As a companion to the Raising Children website and to extend its reach, the Raising Children DVD was produced in 2007. In November 2007, Australia became the first country in the world to initiate a universal parenting education program when it started distributing the companion Raising Children DVD to every family in the country, at the birth of their child in the hospital. Over 250,000 are distributed each year.

The Raising Children DVD contains five hours of content — divided into three short movies: New-born, Baby, and Child as well as a section called ‘What About Me?’ which focuses on parental feelings.

Its effectiveness, according to the Australian Council for Educational Research (ACER) independent evaluation, is due to a combination of factors including: the quality of production, the primary use of documentary style parent interviews, a comedic host and the inclusion of visual demonstrations of key skills, like breastfeeding and safe bathing.

In 2007, the Raising Children website and DVD swept the relevant interactive media awards in Australia. The Raising Children DVD won the Australian Interactive Media Industry Association (AIMIA) award for the Best Learning & Education category. The judges commented that the DVD is,

“in essence an interactive documentary for parents & carers, allowing them to explore and engage with information about parenting that enables the active construction of knowledge.”

The Raising Children website received the AIMIA award in the Best Non-profit & Government category, earning praise from judges for the site's innovative features:

“The pop-up glossary terms are a fantastic solution to get information quickly and effectively to the user without sending them to a whole different page, and Make a Book is an invaluable function for tired parents to be able to refer back to without logging on.”

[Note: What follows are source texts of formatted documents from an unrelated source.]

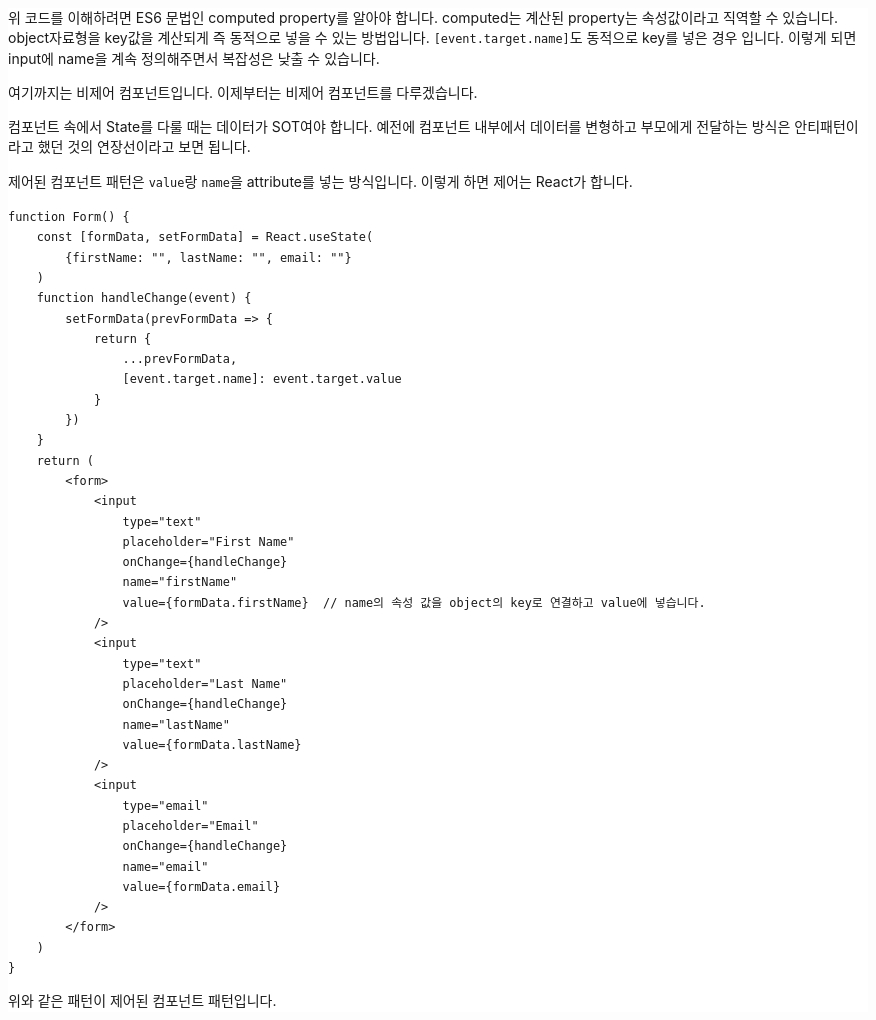 위 코드를 이해하려면 ES6 문법인 computed property를 알아야 합니다. computed는 계산된 property는 속성값이라고 직역할 수 있습니다. object자료형을 key값을 계산되게 즉 동적으로 넣을 수 있는 방법입니다. `[event.target.name]`도 동적으로 key를 넣은 경우 입니다. 이렇게 되면 input에 name을 계속 정의해주면서 복잡성은 낮출 수 있습니다.

여기까지는 비제어 컴포넌트입니다. 이제부터는 비제어 컴포넌트를 다루겠습니다.

컴포넌트 속에서 State를 다룰 때는 데이터가 SOT여야 합니다. 예전에 컴포넌트 내부에서 데이터를 변형하고 부모에게 전달하는 방식은 안티패턴이라고 했던 것의 연장선이라고 보면 됩니다.

제어된 컴포넌트 패턴은 `value`랑 `name`을 attribute를 넣는 방식입니다. 이렇게 하면 제어는 React가 합니다.

```JS
function Form() {
    const [formData, setFormData] = React.useState(
        {firstName: "", lastName: "", email: ""}
    )
    function handleChange(event) {
        setFormData(prevFormData => {
            return {
                ...prevFormData,
                [event.target.name]: event.target.value
            }
        })
    }
    return (
        <form>
            <input
                type="text"
                placeholder="First Name"
                onChange={handleChange}
                name="firstName"
                value={formData.firstName}  // name의 속성 값을 object의 key로 연결하고 value에 넣습니다.
            />
            <input
                type="text"
                placeholder="Last Name"
                onChange={handleChange}
                name="lastName"
                value={formData.lastName}
            />
            <input
                type="email"
                placeholder="Email"
                onChange={handleChange}
                name="email"
                value={formData.email}
            />
        </form>
    )
}
```

위와 같은 패턴이 제어된 컴포넌트 패턴입니다.
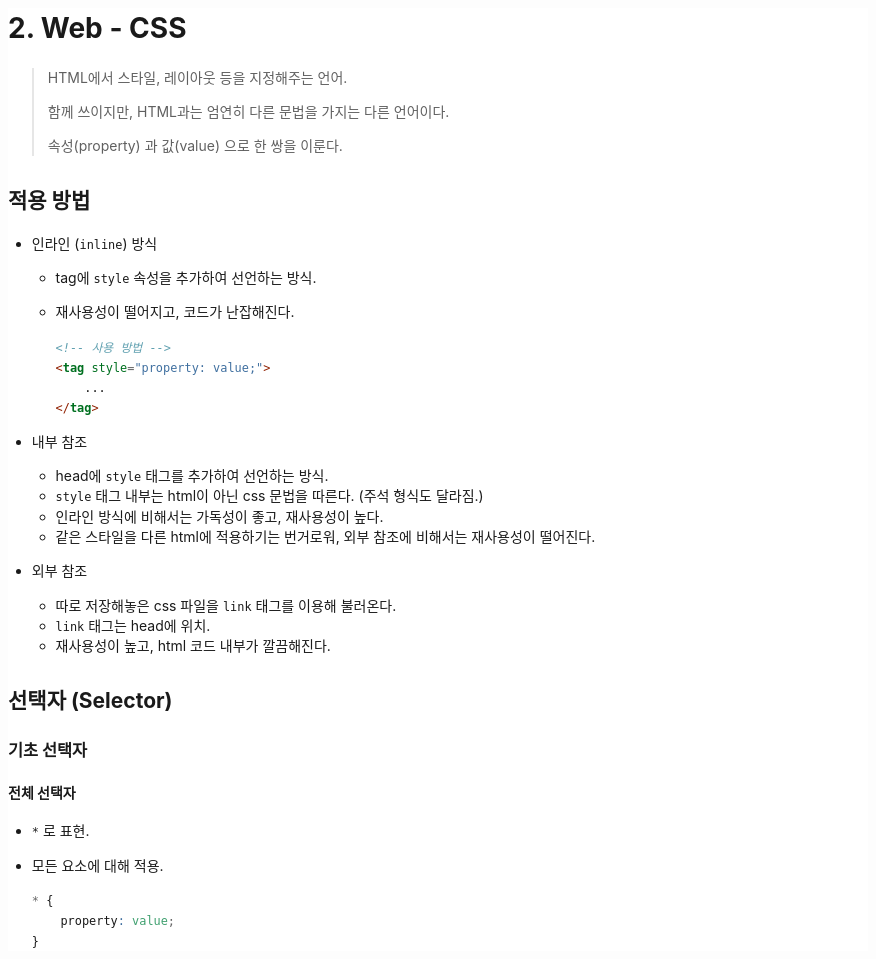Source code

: # 2. Web - CSS

> HTML에서 스타일, 레이아웃 등을 지정해주는 언어.
>
> 함께 쓰이지만, HTML과는 엄연히 다른 문법을 가지는 다른 언어이다.
>
> 속성(property) 과 값(value) 으로 한 쌍을 이룬다.



## 적용 방법

* 인라인 (`inline`) 방식 

  * tag에 `style` 속성을 추가하여 선언하는 방식.

  * 재사용성이 떨어지고, 코드가 난잡해진다.

    ```html
    <!-- 사용 방법 -->
    <tag style="property: value;">
    	...
    </tag>
    ```

    

* 내부 참조

  * head에 `style` 태그를 추가하여 선언하는 방식.
  * `style` 태그 내부는 html이 아닌 css 문법을 따른다. (주석 형식도 달라짐.) 
  * 인라인 방식에 비해서는 가독성이 좋고, 재사용성이 높다.
  * 같은 스타일을 다른 html에 적용하기는 번거로워, 외부 참조에 비해서는 재사용성이 떨어진다.

* 외부 참조

  * 따로 저장해놓은 css 파일을 `link` 태그를 이용해 불러온다.
  * `link` 태그는 head에 위치.
  * 재사용성이 높고, html 코드 내부가 깔끔해진다.



## 선택자 (Selector)

### 기초 선택자

#### 전체 선택자

* `*` 로 표현.

* 모든 요소에 대해 적용.

  ```css
  * {
      property: value;
  }
  ```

The Raising Children website also won the NetGuide Australian Web Awards Best Parenting Website and took home their highest honour, 2007 Site of the Year as well. According to NetGuide, RCN “takes a huge topic — parenting — and presents masses of useful and reliable information in a well-designed site that’s a delight to visit”.

In 2009, the Australian Government announced funding for the Raising Children website to extend the parenting content to include parenting adolescents and teenagers up to 16 years of age, which became available in 2010.

In 2017, the website claimed a total of over 14 million visitors.

==Network structure==
Three non-profit organizations formed the consortium behind the Raising Children Network:
- The Parenting Research Centre, which was responsible for content development & quality assurance,
- Smart Population Foundation, which was responsible for design, web development, content optimization & communications, and
- The Murdoch Children’s Research Institute’s Centre for Community Child Health at the Royal Children's Hospital, Melbourne (RCH), which was responsible for project and stakeholder management and evaluation.
The Smart Population Foundation later left the consortium, and the RCH and Murdoch Children's Research Institute became members individually.